• What needs to be done
Please find every line in the entries below that contains the string "precedente", and copy it.
(Records supplied begins)
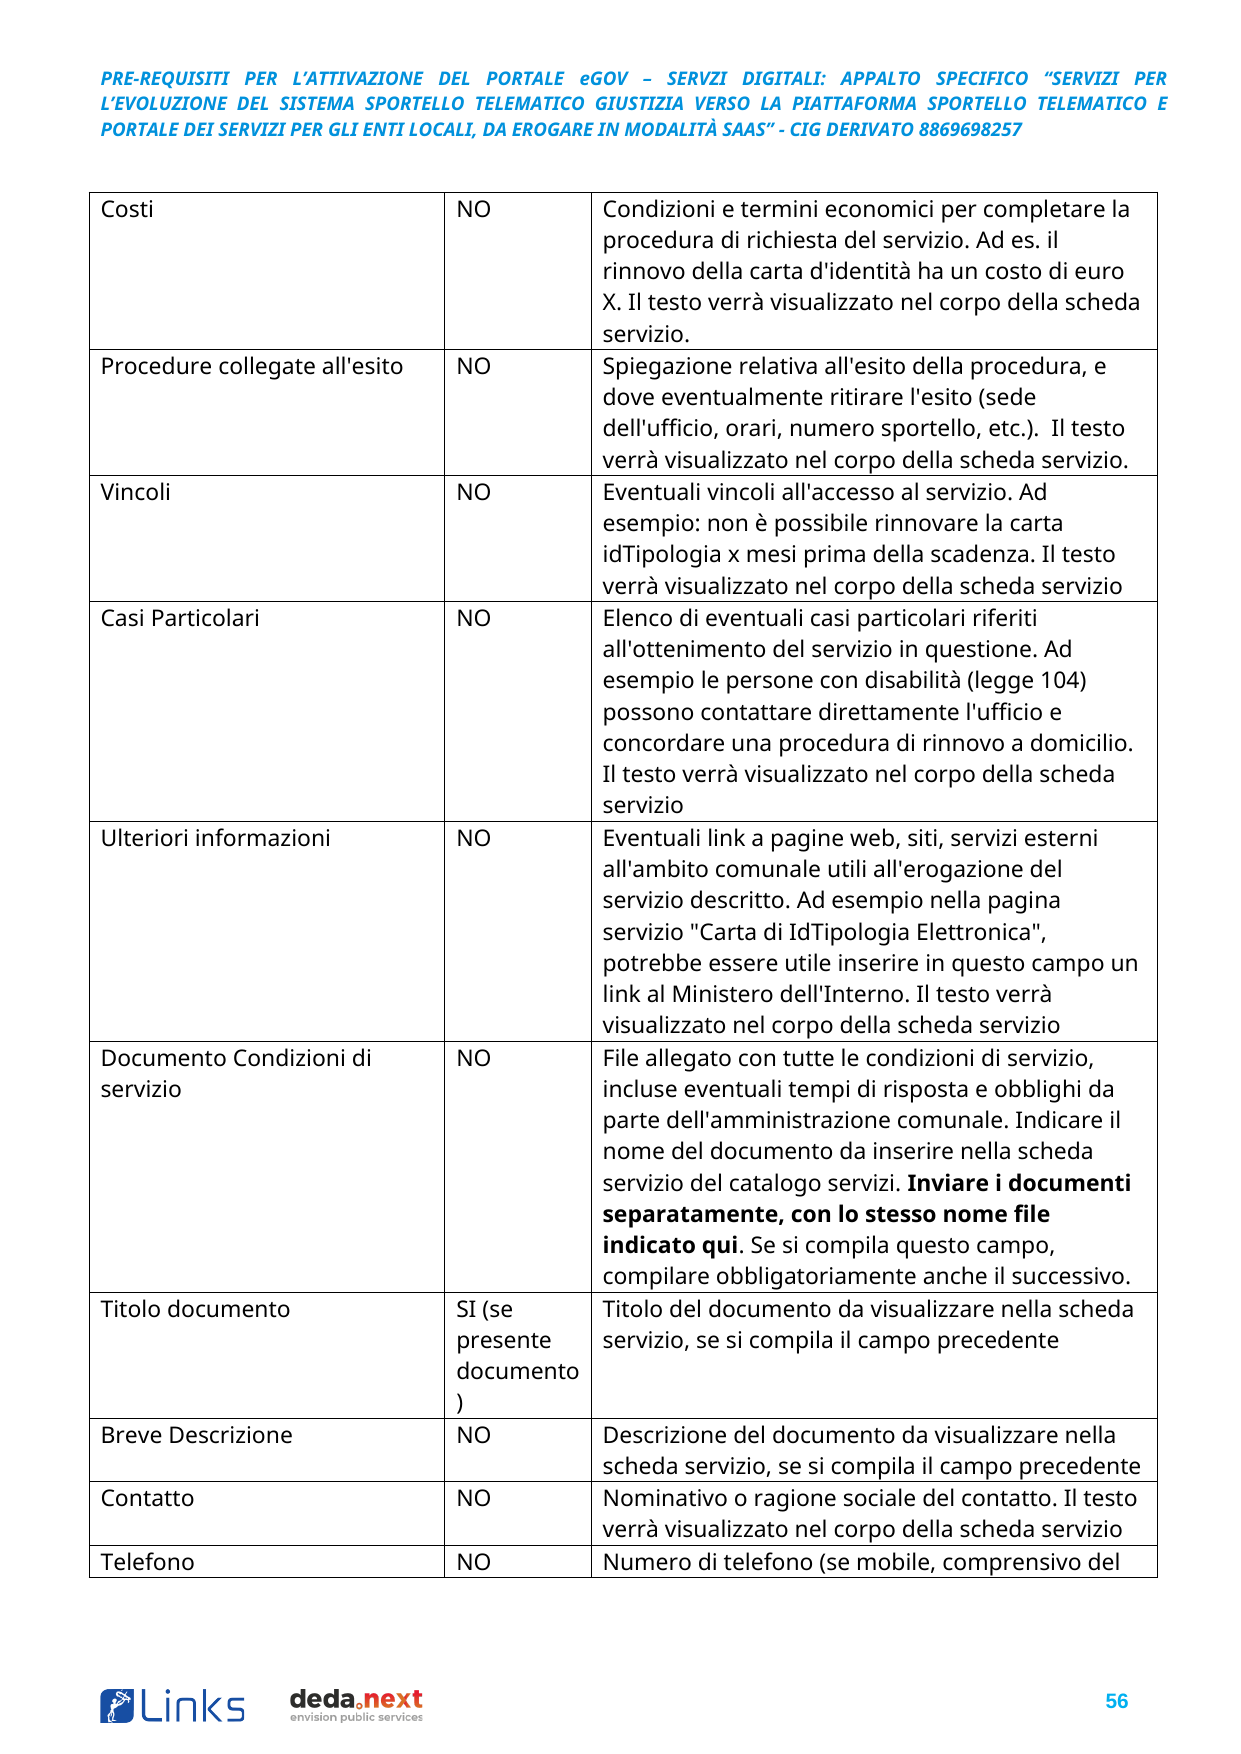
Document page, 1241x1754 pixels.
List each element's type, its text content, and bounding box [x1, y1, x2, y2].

table_cell Titolo documento [90, 1293, 444, 1418]
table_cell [592, 1546, 1157, 1577]
table_cell Costi [90, 193, 444, 349]
table_cell NO [445, 350, 591, 475]
table_cell Breve Descrizione [90, 1419, 444, 1481]
table_cell SI (se presente documento) [445, 1293, 591, 1418]
table_cell Procedure collegate all'esito [90, 350, 444, 475]
table_cell Eventuali link a pagine web, siti, servizi esterni all'ambito comunale utili all'erogazione del servizio descritto. Ad esempio nella pagina servizio "Carta di IdTipologia Elettronica", potrebbe essere utile inserire in questo campo un link al Ministero dell'Interno. Il testo verrà visualizzato nel corpo della scheda servizio [592, 822, 1157, 1041]
table_cell Eventuali vincoli all'accesso al servizio. Ad esempio: non è possibile rinnovare la carta idTipologia x mesi prima della scadenza. Il testo verrà visualizzato nel corpo della scheda servizio [592, 476, 1157, 601]
table_cell NO [445, 1546, 591, 1577]
table_cell Condizioni e termini economici per completare la procedura di richiesta del servizio. Ad es. il rinnovo della carta d'identità ha un costo di euro X. Il testo verrà visualizzato nel corpo della scheda servizio. [592, 193, 1157, 349]
table_cell NO [445, 1419, 591, 1481]
table_cell Documento Condizioni di servizio [90, 1042, 444, 1292]
picture [100, 1689, 245, 1723]
table_cell Nominativo o ragione sociale del contatto. Il testo verrà visualizzato nel corpo della scheda servizio [592, 1482, 1157, 1545]
table_cell NO [445, 476, 591, 601]
table_cell Elenco di eventuali casi particolari riferiti all'ottenimento del servizio in questione. Ad esempio le persone con disabilità (legge 104) possono contattare direttamente l'ufficio e concordare una procedura di rinnovo a domicilio. Il testo verrà visualizzato nel corpo della scheda servizio [592, 602, 1157, 821]
table_cell NO [445, 602, 591, 821]
table_cell Ulteriori informazioni [90, 822, 444, 1041]
table_cell NO [445, 193, 591, 349]
table_cell Telefono [90, 1546, 444, 1577]
table_cell Contatto [90, 1482, 444, 1545]
picture [290, 1689, 423, 1723]
table_cell Titolo del documento da visualizzare nella scheda servizio, se si compila il campo precedente [592, 1293, 1157, 1418]
table_cell File allegato con tutte le condizioni di servizio, incluse eventuali tempi di risposta e obblighi da parte dell'amministrazione comunale. Indicare il nome del documento da inserire nella scheda servizio del catalogo servizi. Inviare i documenti separatamente, con lo stesso nome file indicato qui. Se si compila questo campo, compilare obbligatoriamente anche il successivo. [592, 1042, 1157, 1292]
table_cell Spiegazione relativa all'esito della procedura, e dove eventualmente ritirare l'esito (sede dell'ufficio, orari, numero sportello, etc.). Il testo verrà visualizzato nel corpo della scheda servizio. [592, 350, 1157, 475]
table_cell NO [445, 1042, 591, 1292]
table_cell NO [445, 1482, 591, 1545]
table_cell Vincoli [90, 476, 444, 601]
table_cell Casi Particolari [90, 602, 444, 821]
table_cell Descrizione del documento da visualizzare nella scheda servizio, se si compila il campo precedente [592, 1419, 1157, 1481]
table_cell NO [445, 822, 591, 1041]
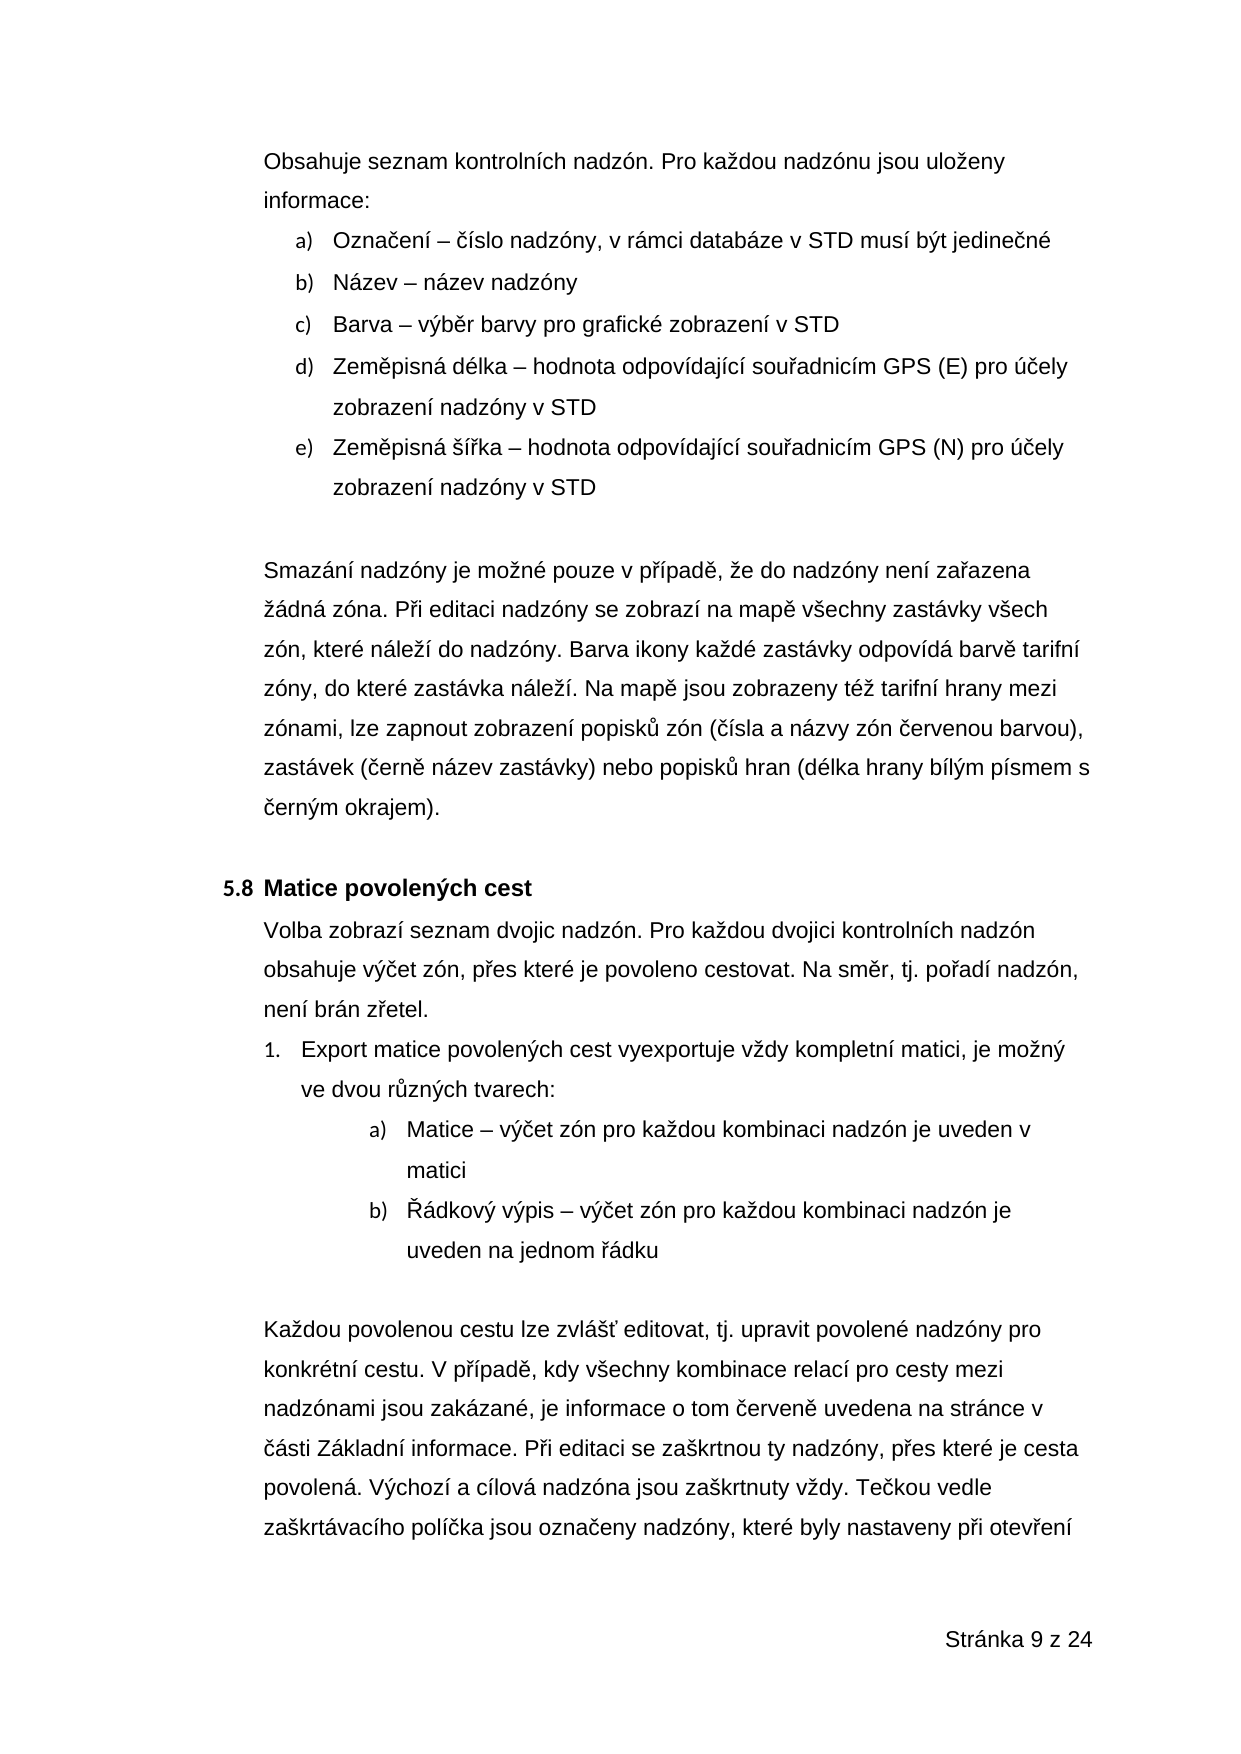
(Records supplied ends)
• Solution to the exercise
table_cell Titolo del documento da visualizzare nella scheda servizio, se si compila il campo precedente [592, 1293, 1157, 1418]
table_cell Descrizione del documento da visualizzare nella scheda servizio, se si compila il campo precedente [592, 1419, 1157, 1481]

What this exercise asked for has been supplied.